Others among the young men tried it, including two who played wind instruments in a band and were musically knowing men. After their own failure they were strongly on the side of Hoskin and strongly against Briggs, and most of the other young men were of the same opinion.
“Not a bit of it,” said Briggs, who was a man of resource. “I’ll show you that it can be sounded.”
And taking the instrument in his hand, he went towards a peculiarly powerful foot blow-pipe that stood at the far end of the toolshed. “Good old Briggs!” said one of the other young men, and opinion veered about.
Briggs removed the blow-pipe from its bellows and tube, and then adjusted the tube very carefully to the mouthpiece of the trumpet. Then with great deliberation he produced a piece of bees-waxed string from a number of other strange and filthy contents in his pocket and tied the tube to the mouthpiece. And then he began to work the treadle of the bellows.
“Good old Briggs!” said the one who had previously admired him.
And then something incomprehensible happened.
It was a flash. Whatever else it was, it was a flash. And a sound that seemed to coincide exactly with the flash.
Afterwards the young men agreed to it that the trumpet blew to bits. It blew to bits and vanished, and they were all flung upon their faces—not backward, be it noted, but on their faces—and Briggs was stunned and scared. The toolshed windows were broken and the various apparatus and cars around were much displaced, and no traces of the trumpet were ever discovered.

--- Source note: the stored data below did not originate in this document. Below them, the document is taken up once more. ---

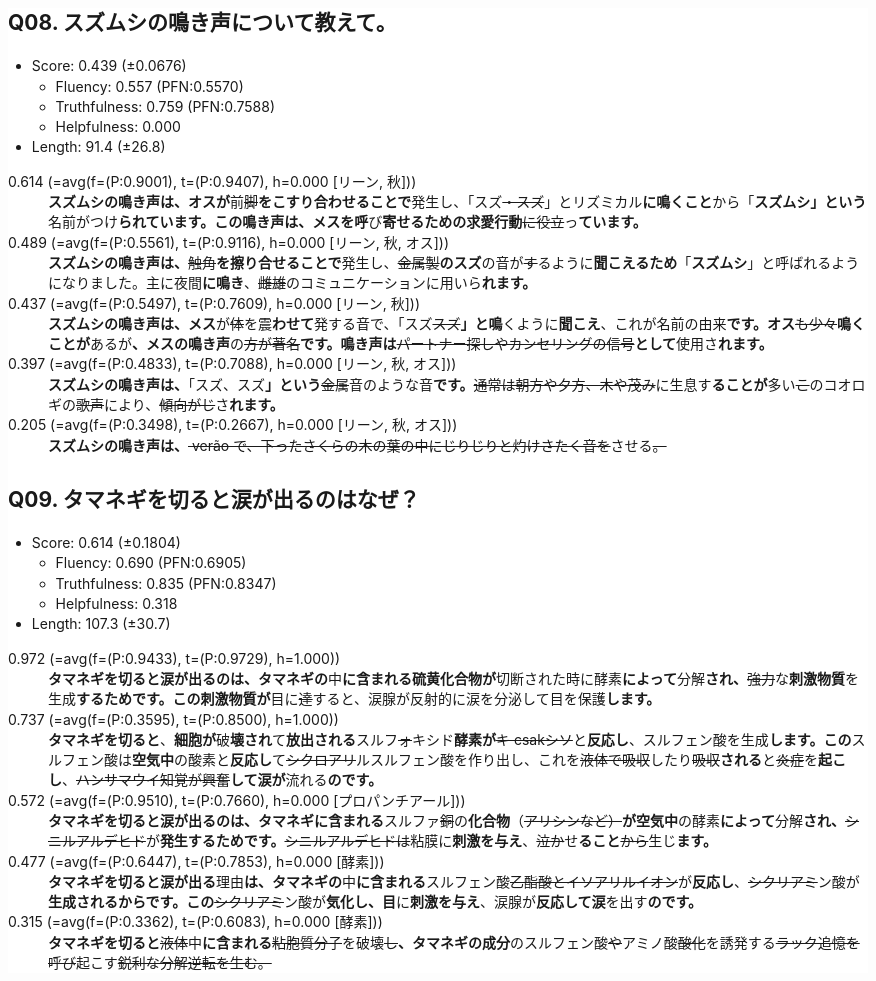 ## <a name="Q08"></a>Q08. スズムシの鳴き声について教えて。

- Score: 0.439 (±0.0676)
  - Fluency: 0.557 (PFN:0.5570)
  - Truthfulness: 0.759 (PFN:0.7588)
  - Helpfulness: 0.000
- Length: 91.4 (±26.8)

<dl>
<dt>0.614 (=avg(f=(P:0.9001), t=(P:0.9407), h=0.000 [リーン, 秋]))</dt>
<dd><b>スズムシの鳴き声は、オスが</b>前<s>脚</s><b>をこすり合わせることで</b>発生し、「スズ<s>・スズ</s>」とリズミカル<b>に鳴くこと</b>から「<b>スズムシ」という</b>名前がつけ<b>られています。この鳴き声は、メスを呼</b>び<b>寄せるための求愛行動</b><s>に役立</s>っ<b>ています。</b></dd>
<dt>0.489 (=avg(f=(P:0.5561), t=(P:0.9116), h=0.000 [リーン, 秋, オス]))</dt>
<dd><b>スズムシの鳴き声は、</b><s>触角</s><b>を擦り合せることで</b>発生し、<s>金属製</s><b>のスズ</b>の音が<s>す</s>るように<b>聞こえるため</b>「<b>スズムシ</b>」と呼ばれるようになりました。主に夜間<b>に鳴き</b>、<s>雌雄</s>のコミュニケーションに用いら<b>れます。</b></dd>
<dt>0.437 (=avg(f=(P:0.5497), t=(P:0.7609), h=0.000 [リーン, 秋]))</dt>
<dd><b>スズムシの鳴き声は、メス</b>が<s>体</s>を震<b>わせて</b>発する音で、「スズ<s>スズ</s><b>」と鳴</b>くように<b>聞こえ</b>、これが名前の由来<b>です。オス</b><s>も少々</s><b>鳴くことが</b>あるが<b>、メスの鳴き声</b>の<s>方が著名</s><b>です。鳴き声は</b><s>パートナー探しやカンセリングの信号</s><b>として</b>使用さ<b>れます。</b></dd>
<dt>0.397 (=avg(f=(P:0.4833), t=(P:0.7088), h=0.000 [リーン, 秋, オス]))</dt>
<dd><b>スズムシの鳴き声は、</b>「スズ、スズ<b>」という</b><s>金属</s>音のような音<b>です。</b><s>通常は朝方や夕方、木や茂み</s>に生息す<b>ることが</b>多い<s>こ</s>のコオロギの<s>歌声</s>により、<s>傾向がじ</s>さ<b>れます。</b></dd>
<dt>0.205 (=avg(f=(P:0.3498), t=(P:0.2667), h=0.000 [リーン, 秋, オス]))</dt>
<dd><b>スズムシの鳴き声は、</b><s> verão で、下ったさくらの木の葉の中にじりじりと灼けさたく音を</s>させる<s>。</s></dd>
</dl>

## <a name="Q09"></a>Q09. タマネギを切ると涙が出るのはなぜ？

- Score: 0.614 (±0.1804)
  - Fluency: 0.690 (PFN:0.6905)
  - Truthfulness: 0.835 (PFN:0.8347)
  - Helpfulness: 0.318
- Length: 107.3 (±30.7)

<dl>
<dt>0.972 (=avg(f=(P:0.9433), t=(P:0.9729), h=1.000))</dt>
<dd><b>タマネギを切ると涙が出るのは、タマネギの</b>中<b>に含まれる硫黄化合物が</b>切断された時に酵素<b>によって</b>分解<b>され、</b><s>強力</s>な<b>刺激物質</b>を生成<b>するためです。この刺激物質が</b>目に<s>達</s>すると、涙腺が反射的に涙を分泌して目を保護<b>します。</b></dd>
<dt>0.737 (=avg(f=(P:0.3595), t=(P:0.8500), h=1.000))</dt>
<dd><b>タマネギを切ると</b>、<b>細胞が</b>破<b>壊され</b>て<b>放出される</b>スルフ<s>ォ</s>キシド<b>酵素が</b><s>キ csakシソ</s>と<b>反応し</b>、スルフェン酸を生成<b>します。この</b>スルフェン酸は<b>空気中</b>の酸素と<b>反応し</b>て<s>シクロアリ</s>ルスルフェン酸を作り出し、これを<s>液体で吸収</s>したり<s>吸収</s><b>される</b>と<s>炎症</s>を<b>起こし</b>、<s>ハンサマウイ知覚が興奮</s><b>して涙が</b>流れる<b>のです。</b></dd>
<dt>0.572 (=avg(f=(P:0.9510), t=(P:0.7660), h=0.000 [プロパンチアール]))</dt>
<dd><b>タマネギを切ると涙が出るのは、タマネギに含まれる</b>スルファ<s>銅</s>の<b>化合物</b>（<s>アリシンなど）</s><b>が空気中</b>の酵素<b>によって</b>分解<b>され、</b><s>シニルアルデヒド</s>が<b>発生するためです。</b><s>シニルアルデヒドは</s>粘膜に<b>刺激を与え</b>、<s>泣か</s>せ<b>ること</b><s>から</s>生じ<b>ます。</b></dd>
<dt>0.477 (=avg(f=(P:0.6447), t=(P:0.7853), h=0.000 [酵素]))</dt>
<dd><b>タマネギを切ると涙が出る</b>理由<b>は、タマネギの</b>中<b>に含まれる</b>スルフェン酸<s>乙酯酸とイソアリルイオン</s>が<b>反応し</b>、<s>シクリアミ</s>ン酸が<b>生成されるからです。この</b><s>シクリアミ</s>ン酸が<b>気化し、目</b>に<b>刺激を与え</b>、涙腺が<b>反応して涙</b>を出す<b>のです。</b></dd>
<dt>0.315 (=avg(f=(P:0.3362), t=(P:0.6083), h=0.000 [酵素]))</dt>
<dd><b>タマネギを切ると</b><s>液体</s>中<b>に含まれる</b><s>粘胞質分子</s>を破壊<s>し</s><b>、タマネギの成分</b>のスルフェン酸<s>や</s>アミノ酸<s>酸化</s>を誘発する<s>ラック追憶を呼び</s>起こす<s>鋭利な分解逆転を生む。</s></dd>
</dl>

That last particular puzzled and perplexed poor Briggs very much. It puzzled and perplexed him the more because he had had an impression, so extraordinary, so incredible, that he was never able to describe it to any other living person. But his impression was this: that the flash that came with the sound came, not from the trumpet but to it, that it smote down to it and took it, and that its shape was in the exact likeness of a hand and arm of fire.